■ **Tarea pendiente 1**
Filtra el listado y copia cada línea que contenga la palabra "Белые". Las mayúsculas y minúsculas cuentan.

■ **Fragmento de texto**
----------
Un hombre común sin atributos caudillescos
El presidente en funciones es un Kirchner más completo que el que se había mostrado hasta ahora. Leal a sí mismo, no obstante, hasta en la estampa desgarbada y en el culto a la informalidad, accedió a los ritos del poder con una mezcla de clasicismo e irreverencia tanto en los fastos como en las ideas.
Sabe que es un hombre común , sin los atributos políticos y personales de los presidentes-caudillos que gobernaron desde 1983 hasta 1999. El líder personalista (o "mesiánico", como él los llamó) gobierna con el proyecto de su voluntad y tiene dificultades insalvables para reconocer en el otro a una parte importante de la nación política.
Tal vez uno de los párrafos más significativos de su discurso de ayer haya sido, precisamente, el que unió convivencia y disidencia, diferencia y tolerancia en el marco de un diálogo cotidiano. Una de las causas por las que implosionó la política argentina de los últimos años fue la ausencia constante e inexplicable de un trato habitual entre políticos diferentes.
----------
■ **Datos del ejercicio**
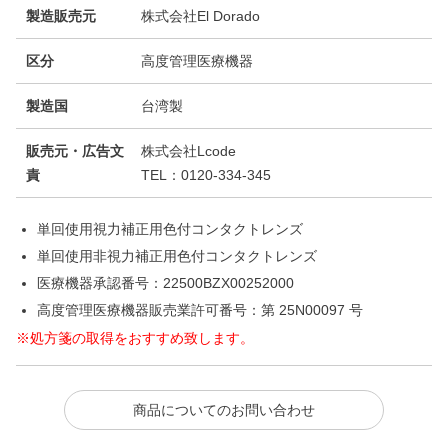
製造販売元
株式会社El Dorado
区分
高度管理医療機器
製造国
台湾製
販売元・広告文
株式会社Lcode
責
TEL：0120-334-345
単回使用視力補正用色付コンタクトレンズ
単回使用非視力補正用色付コンタクトレンズ
医療機器承認番号：22500BZX00252000
高度管理医療機器販売業許可番号：第 25N00097 号
※処方箋の取得をおすすめ致します。
商品についてのお問い合わせ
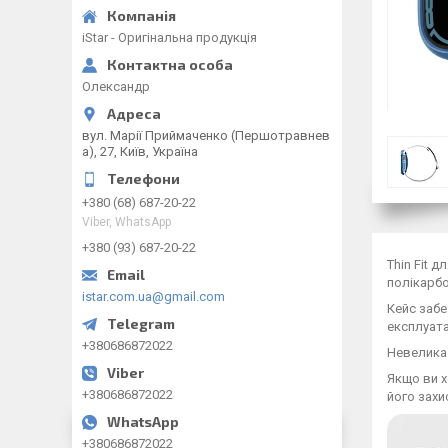
iStar - Оригінальна продукція
Олександр
вул. Марії Приймаченко (Першотравнев
а), 27, Київ, Україна
+380 (68) 687-20-22
Viber, WhatsApp
+380 (93) 687-20-22
Thin Fit д
полікарб
istar.com.ua@gmail.com
Кейс забе
експлуата
+380686872022
Невелика 
Якщо ви х
+380686872022
його захи
+380686872022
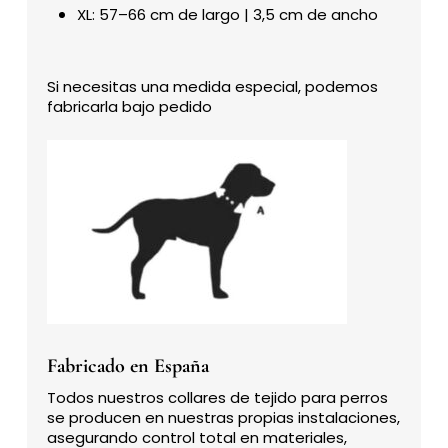
XL: 57–66 cm de largo | 3,5 cm de ancho
Si necesitas una medida especial, podemos
fabricarla bajo pedido
Fabricado en España
Todos nuestros collares de tejido para perros
se producen en nuestras propias instalaciones,
asegurando control total en materiales,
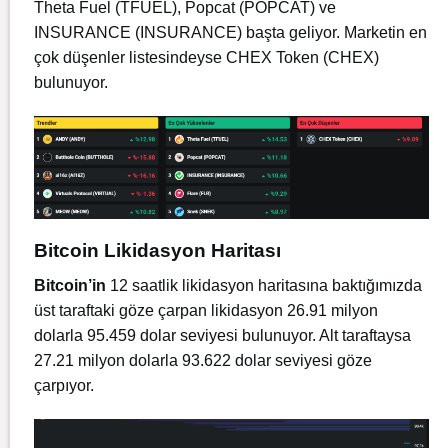
Theta Fuel (TFUEL), Popcat (POPCAT) ve
INSURANCE (INSURANCE) başta geliyor. Marketin en
çok düşenler listesindeyse CHEX Token (CHEX)
bulunuyor.
Bitcoin Likidasyon Haritası
Bitcoin’in
12 saatlik likidasyon haritasına baktığımızda
üst taraftaki göze çarpan likidasyon 26.91 milyon
dolarla 95.459 dolar seviyesi bulunuyor. Alt taraftaysa
27.21 milyon dolarla 93.622 dolar seviyesi göze
çarpıyor.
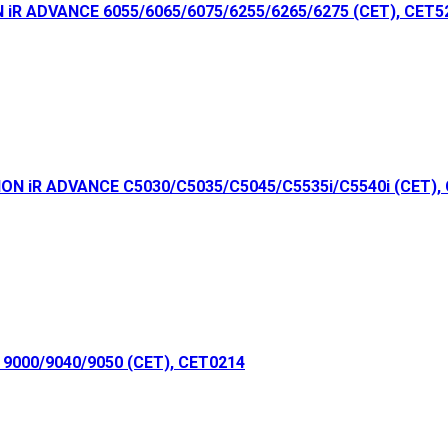
iR ADVANCE 6055/6065/6075/6255/6265/6275 (CET), CET5
ON iR ADVANCE C5030/C5035/C5045/C5535i/C5540i (CET),
9000/9040/9050 (CET), CET0214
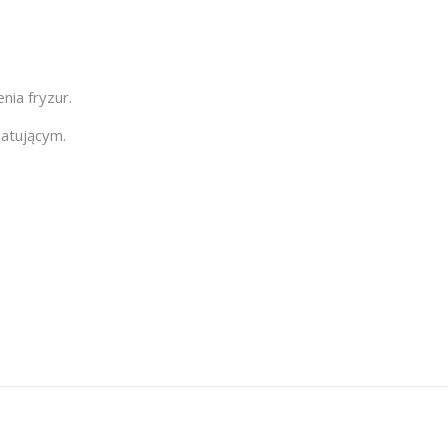
nia fryzur.
matującym.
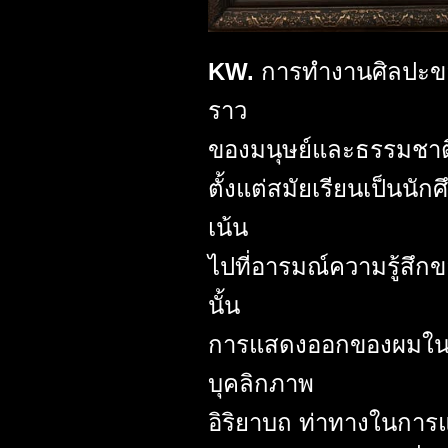
KW.
การทำงานศิลปะขอ
ราว
ของมนุษย์และธรรมชาติ
ตั้งแต่สมัยเรียนเป็นน
เน้น
ไปที่อารมณ์ความรู้สึ
นั้น
การแสดงออกของผมในง
บุคลิกภาพ
อิริยาบถ ท่าทางในการ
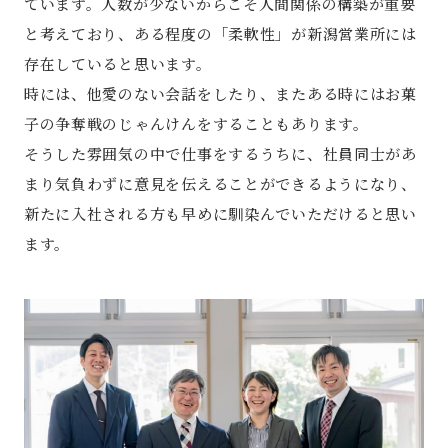
ています。人数が少ないからこそ人間関係の構築が重要
と考えており、ある程度の「柔軟性」が新潟営業所には
存在していると思います。
時には、他愛のない会話をしたり、またある時にはお菓
子の争奪戦のじゃんけんをすることもあります。
そうした雰囲気の中で仕事をするうちに、社員同士があ
まり気負わずに意見を伝えることができるようになり、
新たに入社される方も早めに馴染んでいただけると思い
ます。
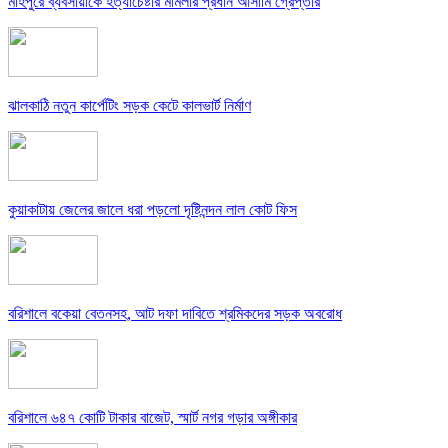
মহিপুরে ব্যবসায়ীকে হত্যাচেষ্টার মামলার প্রধান আসামি গ্রেপ্তার
ঝালকাঠি নতুন কার্পেটিং সড়ক কেটে কালভার্ট নির্মাণ
কুয়াকাটায় জেলের জালে ধরা পড়লো দৃষ্টিনন্দন লাল কোট ফিস
বরিশালে বকেয়া বেতনসহ, আট দফা দাবিতে শ্রমিকদের সড়ক অবরোধ
বরিশালে ৬৪৭ কোটি টাকার বাজেট, স্মার্ট নগর গড়ার অঙ্গীকার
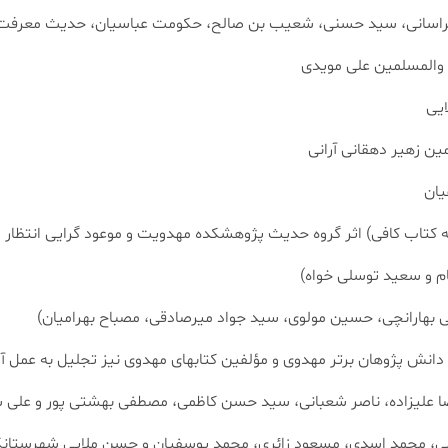
م والمسلمین علی مویدی
ایی
ن زهیر دهقانی آرانی
یان
تاب کافی) اثر گروه حدیث پژوهشکده مهدویت و موعود گرایی انتظار پ
انش پژوهان برتر مهدوی و مؤلفین کتابهای مهدوی نیز تجلیل به عمل آ
علیزاده، ناصر شعبانی، سید حسن کاظمی، مصطفی بهشتی پور و علی سین
امی، محمد اسدی، مسعود زائری، محمد یوسفیان و حسن ملایی شهرستان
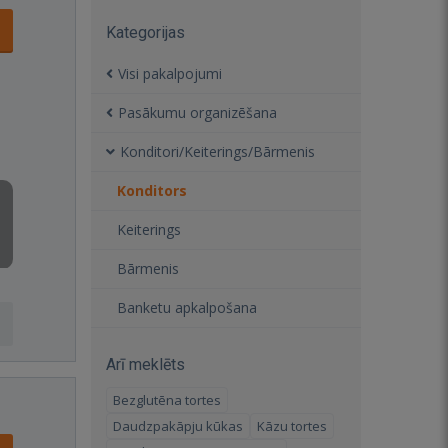
Kategorijas
Visi pakalpojumi
Pasākumu organizēšana
Konditori/Keiterings/Bārmenis
Konditors
Keiterings
Bārmenis
Banketu apkalpošana
Arī meklēts
Bezglutēna tortes
Daudzpakāpju kūkas
Kāzu tortes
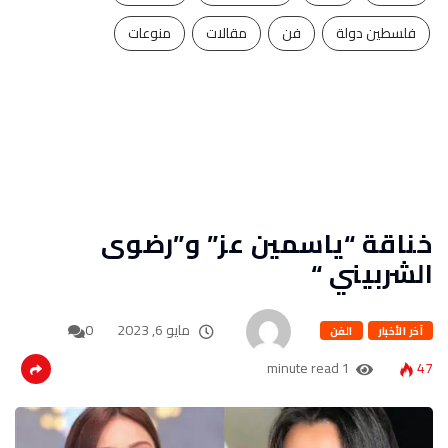
فلسطين دولة
فن
مقالات
منوعات
خناقة “ياسمين عز” و”رضوى
الشربيني “
مايو 6, 2023
0
آخر الأخبار
الفن
1 minute read
47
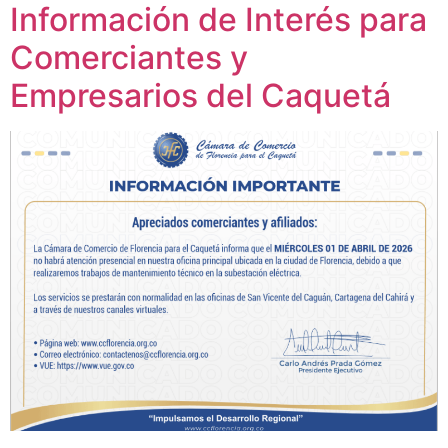
Información de Interés para
Comerciantes y
Empresarios del Caquetá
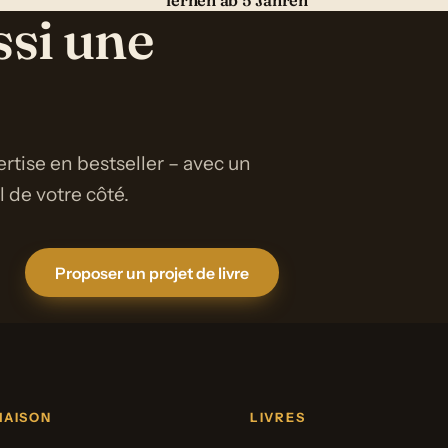
lernen ab 5 Jahren
ssi une
rtise en bestseller – avec un
de votre côté.
Proposer un projet de livre
MAISON
LIVRES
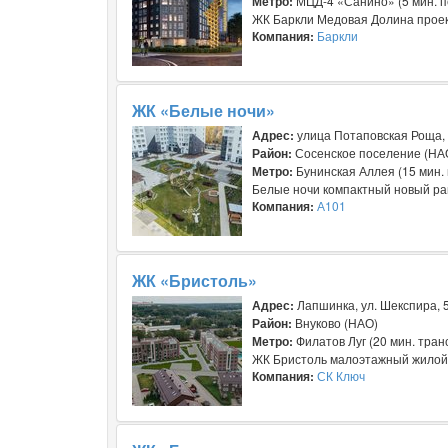
Метро:
МЦД-4 «Санино» (5 мин. п
ЖК Баркли Медовая Долина проект
Компания:
Баркли
ЖК «Белые ночи»
Адрес:
улица Потаповская Роща, 
Район:
Сосенское поселение (НА
Метро:
Бунинская Аллея (15 мин.
Белые ночи компактный новый рай
Компания:
А101
ЖК «Бристоль»
Адрес:
Лапшинка, ул. Шекспира, 5
Район:
Внуково (НАО)
Метро:
Филатов Луг (20 мин. тран
ЖК Бристоль малоэтажный жилой к
Компания:
СК Ключ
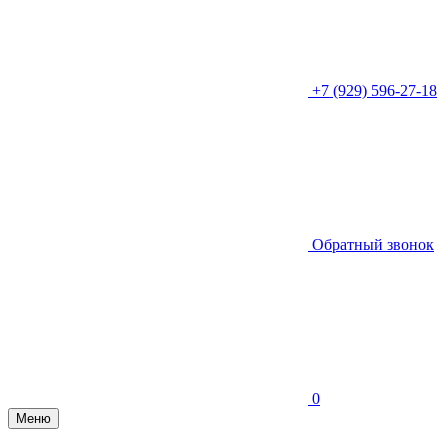
+7 (929) 596-27-18
Обратный звонок
0
Меню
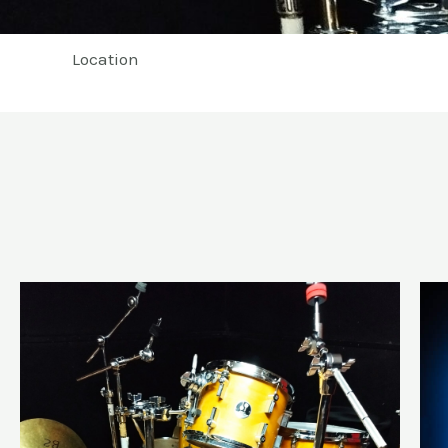
Location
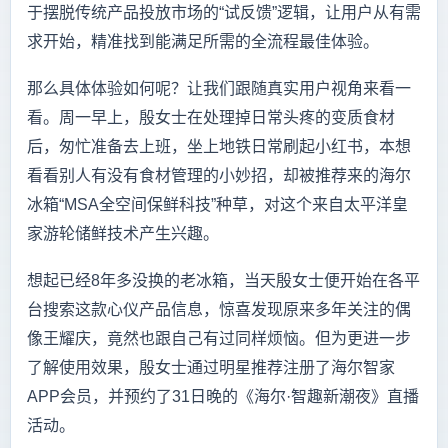
于摆脱传统产品投放市场的“试反馈”逻辑，让用户从有需
求开始，精准找到能满足所需的全流程最佳体验。
那么具体体验如何呢？让我们跟随真实用户视角来看一
看。周一早上，殷女士在处理掉日常头疼的变质食材
后，匆忙准备去上班，坐上地铁日常刷起小红书，本想
看看别人有没有食材管理的小妙招，却被推荐来的海尔
冰箱“MSA全空间保鲜科技”种草，对这个来自太平洋皇
家游轮储鲜技术产生兴趣。
想起已经8年多没换的老冰箱，当天殷女士便开始在各平
台搜索这款心仪产品信息，惊喜发现原来多年关注的偶
像王耀庆，竟然也跟自己有过同样烦恼。但为更进一步
了解使用效果，殷女士通过明星推荐注册了海尔智家
APP会员，并预约了31日晚的《海尔·智趣新潮夜》直播
活动。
----------
■ **Tarea pendiente 2**
Extrae del texto sobre Kirchner el pasaje que empieza con "Un hombre común sin" y sigue hasta "en las ideas.".

■ **Respuesta final 1**
ЖК «Белые ночи»
Белые ночи компактный новый рай

■ **Respuesta final 2**
Un hombre común sin atributos caudillescos
El presidente en funciones es un Kirchner más completo que el que se había mostrado hasta ahora. Leal a sí mismo, no obstante, hasta en la estampa desgarbada y en el culto a la informalidad, accedió a los ritos del poder con una mezcla de clasicismo e irreverencia tanto en los fastos como en las ideas.